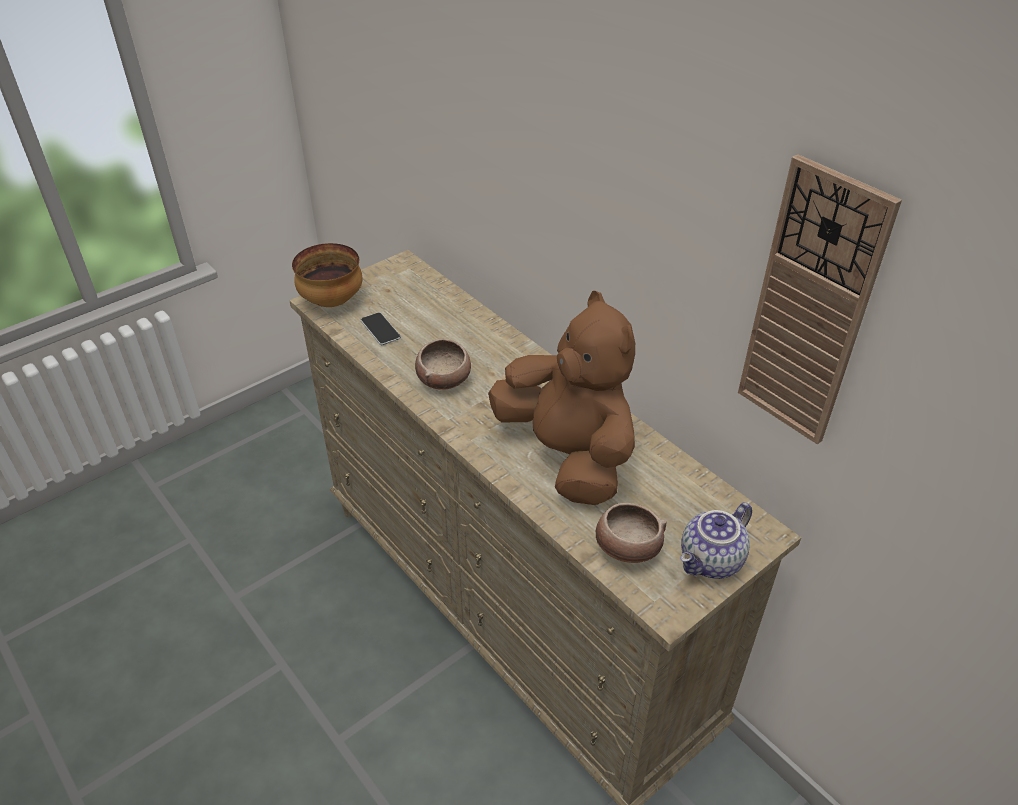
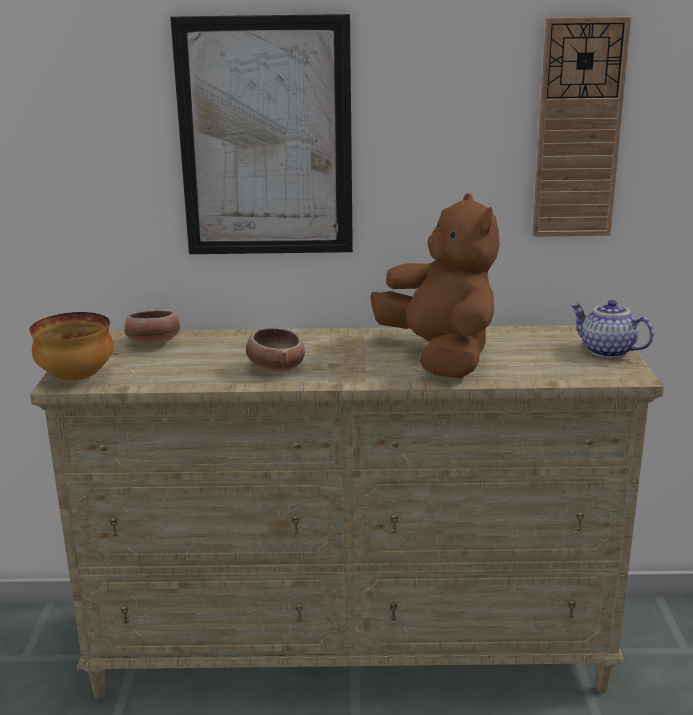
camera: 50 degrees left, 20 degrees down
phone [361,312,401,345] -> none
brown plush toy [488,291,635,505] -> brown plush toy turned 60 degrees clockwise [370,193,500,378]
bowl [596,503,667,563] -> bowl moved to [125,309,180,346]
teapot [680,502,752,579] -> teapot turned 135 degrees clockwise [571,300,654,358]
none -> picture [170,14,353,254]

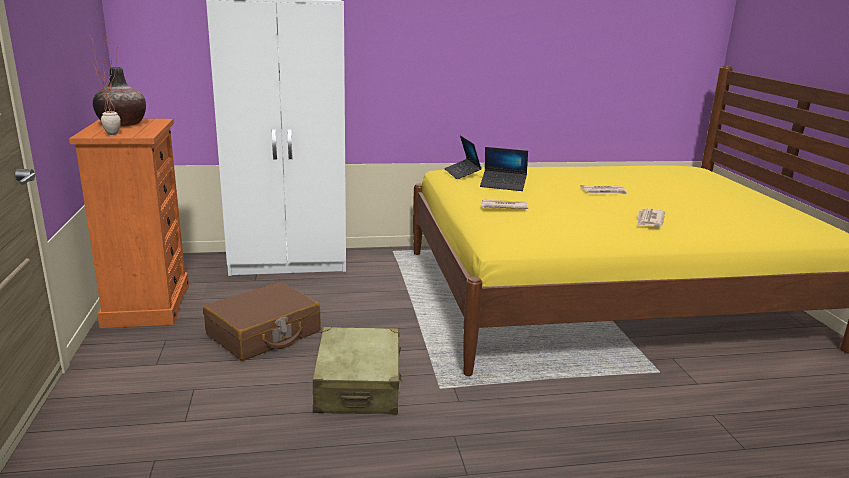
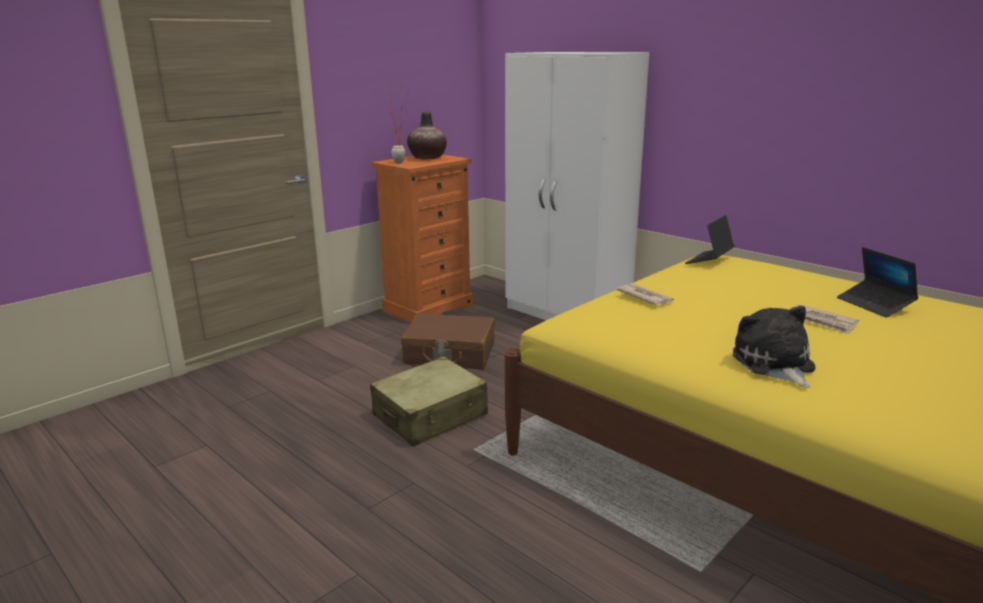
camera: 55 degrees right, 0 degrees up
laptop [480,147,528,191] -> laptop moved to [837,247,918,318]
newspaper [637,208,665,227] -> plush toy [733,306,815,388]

+===+

**WHAT YOU ARE ASKED TO DO:** Line by line, print the records exactly, leaving the pictures behind.

**REPLY:**
camera: 50 degrees left, 20 degrees down
phone [361,312,401,345] -> none
brown plush toy [488,291,635,505] -> brown plush toy turned 60 degrees clockwise [370,193,500,378]
bowl [596,503,667,563] -> bowl moved to [125,309,180,346]
teapot [680,502,752,579] -> teapot turned 135 degrees clockwise [571,300,654,358]
none -> picture [170,14,353,254]

camera: 55 degrees right, 0 degrees up
laptop [480,147,528,191] -> laptop moved to [837,247,918,318]
newspaper [637,208,665,227] -> plush toy [733,306,815,388]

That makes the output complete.